Content starts
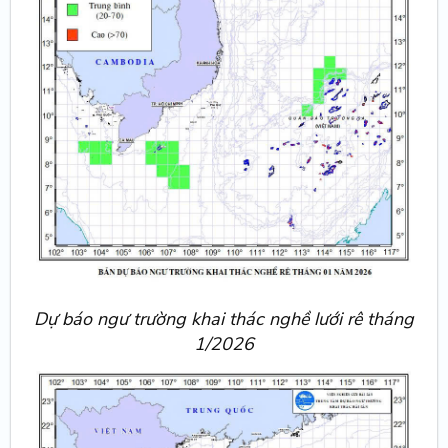
Dự báo ngư trường khai thác nghề lưới rê tháng
1/2026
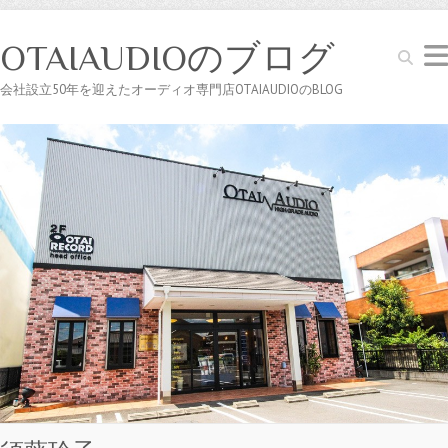
OTAIAUDIOのブログ
Search
会社設立50年を迎えたオーディオ専門店OTAIAUDIOのBLOG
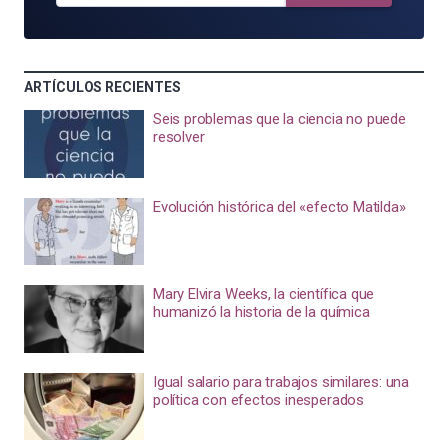
ARTÍCULOS RECIENTES
Seis problemas que la ciencia no puede
resolver
Evolución histórica del «efecto Matilda»
Mary Elvira Weeks, la científica que
humanizó la historia de la química
Igual salario para trabajos similares: una
política con efectos inesperados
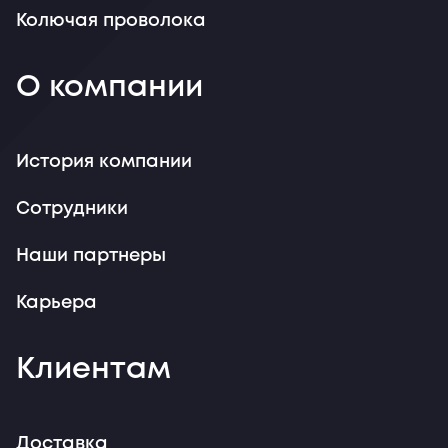
Колючая проволока
О компании
История компании
Сотрудники
Наши партнеры
Карьера
Клиентам
Доставка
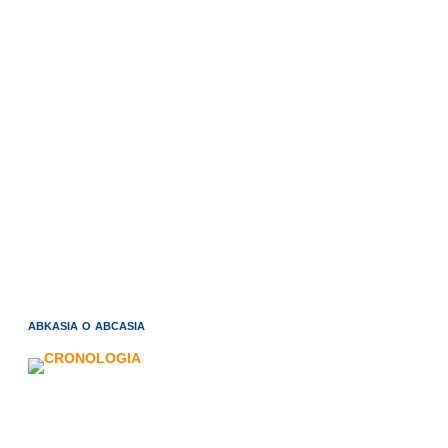
ABKASIA O ABCASIA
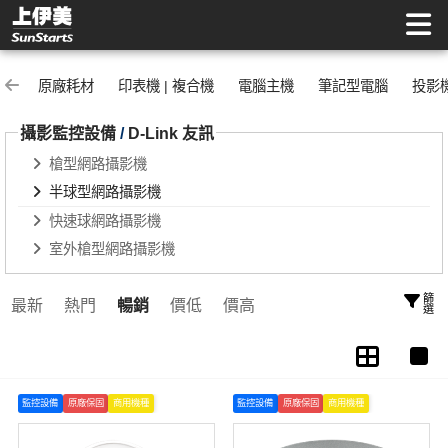
半球型網路攝影機 | 上伊美辦公用品網
原廠耗材
印表機 | 複合機
電腦主機
筆記型電腦
投影
攝影監控設備
/
D-Link 友訊
槍型網路攝影機
半球型網路攝影機
快速球網路攝影機
室外槍型網路攝影機
篩選
最新
熱門
暢銷
價低
價高
監控設備
原廠保固
商用機種
監控設備
原廠保固
商用機種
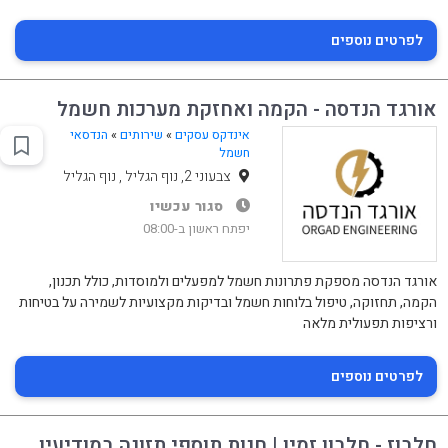
לפרטים נוספים
אורגד הנדסה - הקמה ואחזקת מערכות חשמל
אינדקס עסקים
»
שירותים
»
הנדסאי
חשמל
צבעוני 2, נוף הגליל , נוף הגליל
סגור עכשיו
יפתח ראשון ב-08:00
אורגד הנדסה מספקת פתרונות חשמל למפעלים ולמוסדות, כולל תכנון,
הקמה, תחזוקה, טיפול בלוחות חשמל ובדיקות מקצועיות לשמירה על בטיחות
ורציפות תפעולית מלאה
לפרטים נוספים
חלבוז - חלבון זמין | חנות תוספי תזונה במודיעין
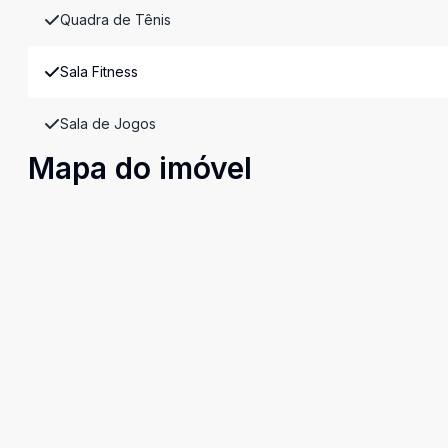
Quadra de Tênis
Sala Fitness
Sala de Jogos
Mapa do imóvel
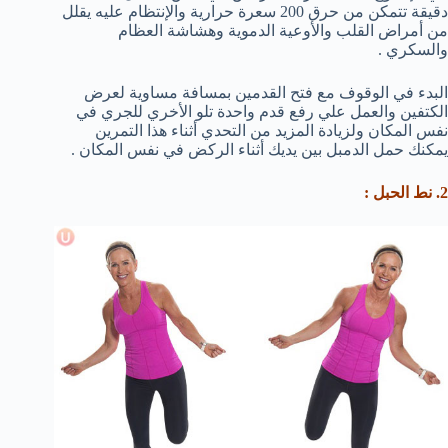
دقيقة تتمكن من حرق 200 سعرة حرارية والإنتظام عليه يقلل
من أمراض القلب والأوعية الدموية وهشاشة العظام
والسكري .
البدء في الوقوف مع فتح القدمين بمسافة مساوية لعرض
الكتفين والعمل علي رفع قدم واحدة تلو الأخري للجري في
نفس المكان ولزيادة المزيد من التحدي أثناء هذا التمرين
يمكنك حمل الدمبل بين يديك أثناء الركض في نفس المكان .
2. نط الحبل :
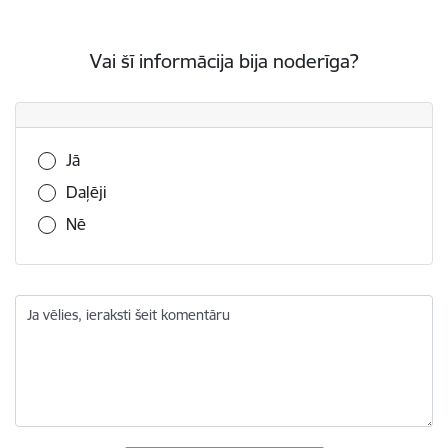
Vai šī informācija bija noderīga?
Vai šī informācija bija noderīga?
Jā
Daļēji
Nē
Ja vēlies, ieraksti šeit komentāru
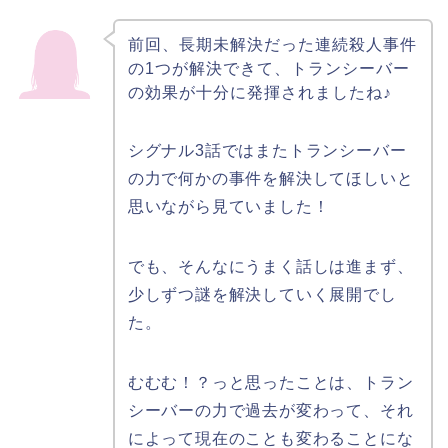
前回、長期未解決だった連続殺人事件
の1つが解決できて、トランシーバー
の効果が十分に発揮されましたね♪
シグナル3話ではまたトランシーバー
の力で何かの事件を解決してほしいと
思いながら見ていました！
でも、そんなにうまく話しは進まず、
少しずつ謎を解決していく展開でし
た。
むむむ！？っと思ったことは、トラン
シーバーの力で過去が変わって、それ
によって現在のことも変わることにな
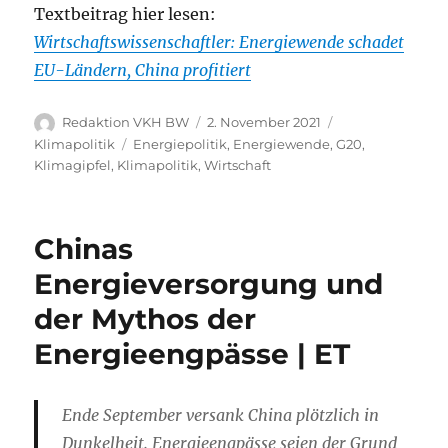
Textbeitrag hier lesen:
Wirtschaftswissenschaftler: Energiewende schadet
EU-Ländern, China profitiert
Autor
Veröffentlicht
Kategorien
Redaktion VKH BW
2. November 2021
am
Schlagwörter
Klimapolitik
Energiepolitik
,
Energiewende
,
G20
,
Klimagipfel
,
Klimapolitik
,
Wirtschaft
Chinas
Energieversorgung und
der Mythos der
Energieengpässe | ET
Ende September versank China plötzlich in
Dunkelheit. Energieengpässe seien der Grund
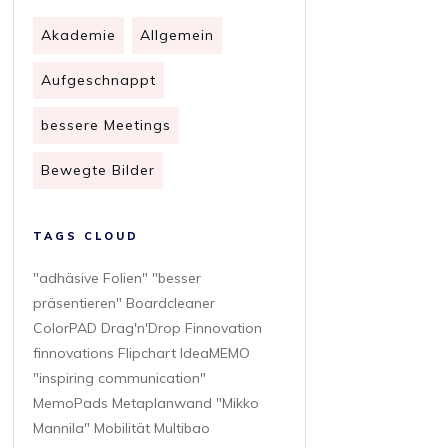
Akademie
Allgemein
Aufgeschnappt
bessere Meetings
Bewegte Bilder
TAGS CLOUD
"adhäsive Folien" "besser
präsentieren" Boardcleaner
ColorPAD Drag'n'Drop Finnovation
finnovations Flipchart IdeaMEMO
"inspiring communication"
MemoPads Metaplanwand "Mikko
Mannila" Mobilität Multibao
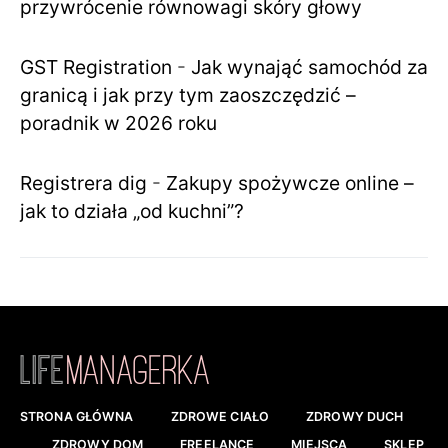
przywrócenie równowagi skóry głowy
GST Registration
-
Jak wynająć samochód za
granicą i jak przy tym zaoszczędzić –
poradnik w 2026 roku
Registrera dig
-
Zakupy spożywcze online –
jak to działa „od kuchni”?
STRONA GŁÓWNA
ZDROWE CIAŁO
ZDROWY DUCH
ZDROWY DOM
FREELANCE
MIEJSCA
SKLEP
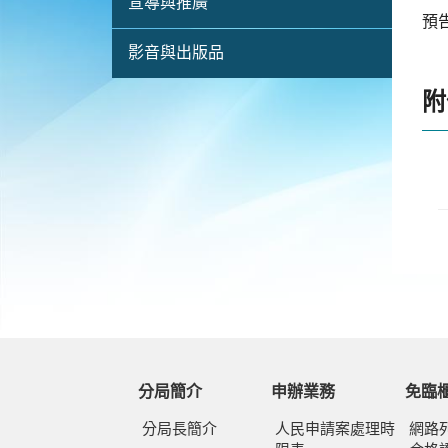
宣導與推廣
預
影音與出版品
附
分局簡介
申辦業務
免臨
分局長簡介
人民申請案處理時
網路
Content ends
## What the task asks
Can you copy out everything from the start of the data down to the line containing "política con efectos inesperados", both ends included, line for line without changes and with the pictures left out?

## Written answer
Dự báo ngư trường khai thác nghề lưới rê tháng
1/2026
OTAIAUDIOのブログ
Search
会社設立50年を迎えたオーディオ専門店OTAIAUDIOのBLOG
ARTÍCULOS RECIENTES
Seis problemas que la ciencia no puede
resolver
Evolución histórica del «efecto Matilda»
Mary Elvira Weeks, la científica que
humanizó la historia de la química
Igual salario para trabajos similares: una
política con efectos inesperados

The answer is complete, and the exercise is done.